If you still feel like you are pricing a job too high then you need to work with your shop on ways to get the labor down. 2.5 hours per box seems high because it doesn't look like you are finishing them. We are running a CNC and building mostly frameless boxes so its hard to compare if you are building face frame and cutting on a regular table saw.
The number one way to make money in a cabinet business is to knowing how to run a business its not knowing how to build cabinets. There are several guys in my shop that know enough about cabinets to easily run a business but they don't know enough about business to try and run one.
My only take away from it is that yes, your hourly rate seems crazy low, but I also didnt take the time to look at all the numbers in the sheet in detail but did notice there is zero dollars in there for finishing. If you are shipping the cabinets sanded/raw to be finished on site (by others) I feel less of an issue with regards to the total but its still a bit low for that job for me and I am operating in the armpit of the universe.
Shipping the cabinets unfinished will easily knock a third off most of our jobs (which we are never lucky enough to have happen). While for me your still low for unfinished cabs if thats the case your not insane low, but still close to cuckoo low but then I have no idea of your process and the details. If you fly them out it may be fine.

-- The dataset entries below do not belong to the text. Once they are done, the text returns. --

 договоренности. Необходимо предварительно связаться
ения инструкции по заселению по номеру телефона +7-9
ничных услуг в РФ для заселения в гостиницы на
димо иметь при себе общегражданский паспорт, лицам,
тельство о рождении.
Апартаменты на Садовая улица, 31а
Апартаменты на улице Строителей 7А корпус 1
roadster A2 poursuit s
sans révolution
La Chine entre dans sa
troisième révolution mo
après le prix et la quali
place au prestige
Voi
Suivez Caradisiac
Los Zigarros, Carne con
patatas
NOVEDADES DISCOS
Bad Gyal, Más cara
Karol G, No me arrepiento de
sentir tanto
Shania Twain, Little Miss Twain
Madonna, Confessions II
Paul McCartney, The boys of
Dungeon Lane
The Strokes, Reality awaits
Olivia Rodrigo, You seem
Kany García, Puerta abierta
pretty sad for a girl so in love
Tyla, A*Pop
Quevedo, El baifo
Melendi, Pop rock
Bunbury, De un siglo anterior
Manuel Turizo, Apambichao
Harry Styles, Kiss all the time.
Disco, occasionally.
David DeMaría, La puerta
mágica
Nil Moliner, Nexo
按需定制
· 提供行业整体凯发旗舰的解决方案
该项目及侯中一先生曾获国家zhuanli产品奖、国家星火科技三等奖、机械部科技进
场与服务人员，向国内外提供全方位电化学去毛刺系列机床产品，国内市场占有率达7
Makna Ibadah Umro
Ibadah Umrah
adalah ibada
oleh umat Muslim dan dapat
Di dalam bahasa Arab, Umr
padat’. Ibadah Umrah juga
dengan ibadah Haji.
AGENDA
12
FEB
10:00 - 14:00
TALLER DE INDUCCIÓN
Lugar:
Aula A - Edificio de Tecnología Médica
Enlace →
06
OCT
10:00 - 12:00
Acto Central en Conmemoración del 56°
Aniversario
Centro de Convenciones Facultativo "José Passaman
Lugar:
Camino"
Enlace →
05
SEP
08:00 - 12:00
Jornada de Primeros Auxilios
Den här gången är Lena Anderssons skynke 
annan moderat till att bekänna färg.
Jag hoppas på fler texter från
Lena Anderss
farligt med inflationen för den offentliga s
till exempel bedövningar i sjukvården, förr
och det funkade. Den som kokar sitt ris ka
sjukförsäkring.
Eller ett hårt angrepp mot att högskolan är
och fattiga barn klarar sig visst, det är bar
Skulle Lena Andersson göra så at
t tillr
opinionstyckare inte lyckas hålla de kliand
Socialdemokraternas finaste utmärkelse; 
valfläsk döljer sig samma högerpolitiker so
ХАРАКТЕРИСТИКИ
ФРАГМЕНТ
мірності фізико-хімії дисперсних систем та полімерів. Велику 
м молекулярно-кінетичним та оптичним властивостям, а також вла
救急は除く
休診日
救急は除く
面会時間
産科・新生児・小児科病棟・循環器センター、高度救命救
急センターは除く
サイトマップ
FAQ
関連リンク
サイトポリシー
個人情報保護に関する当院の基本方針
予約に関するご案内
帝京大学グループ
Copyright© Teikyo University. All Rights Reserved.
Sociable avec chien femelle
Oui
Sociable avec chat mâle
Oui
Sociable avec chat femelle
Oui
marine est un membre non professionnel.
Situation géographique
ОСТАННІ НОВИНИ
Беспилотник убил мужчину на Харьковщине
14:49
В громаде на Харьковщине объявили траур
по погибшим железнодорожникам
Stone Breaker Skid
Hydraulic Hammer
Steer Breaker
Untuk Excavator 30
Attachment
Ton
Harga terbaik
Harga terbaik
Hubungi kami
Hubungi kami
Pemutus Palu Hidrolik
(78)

Did anyone really look at the sheet in detail? 1/2" pre-fin at 28 a sheet? 3/4" (gotta be raw) at 46/sheet? I havent been able to buy 3/4" shop grade birch or maple for 46 a sheet for ages but we buy domestic. 1/2" dog crap import pre-fin birch (the stuff is like a boomerang) is like mid 30's in quantity for me.
Yeesh. If it werent for the taxes on my shop, commercial property, on the main drag, being $400 a year,... Id be thinking of moving.
So without costs here is my takeoff, there may be some overage on sheets as I didn't fix all my material and finish specs and I didn't check door price
We are 16-21k delivered and installed, all taxes included within 100 miles depending on materials.
Click the link below to download the file included with this post.
Some of my hours are at $0 per hour like cleaning edges and finishing.
$450-680 a lineal foot finished and delivered does NOT include install.
You are too low especially if you are including the countertops. If you're that unsure, take your plans to Home Depot and have them estimate it for you. I guarantee you they'll be 16-20k for stapled together crap with nice faces.
In UK, it costs $16K approx fully installed. Pretty expensive.
I think the $22.50 is not his shop rate but a hard labor number for bidding purposes. Am I correct in this assumption? If so I know folks who bid like this. I would think all your labor costs should be together but at a glance your bid looks low. No Design/engineering costs, we found our engineering costs to be considerable.
We try to mark up everything we touch since we are ultimately than responsible for it. When the client is upset who will they call??
Best of luck
D. John Bishop
FWIW i just recently bid a job of similar size at around 21k, and was told by the client that I (1-man custom shop) actually came in lower than Kraftmaid from local showroom. I'm in central MA.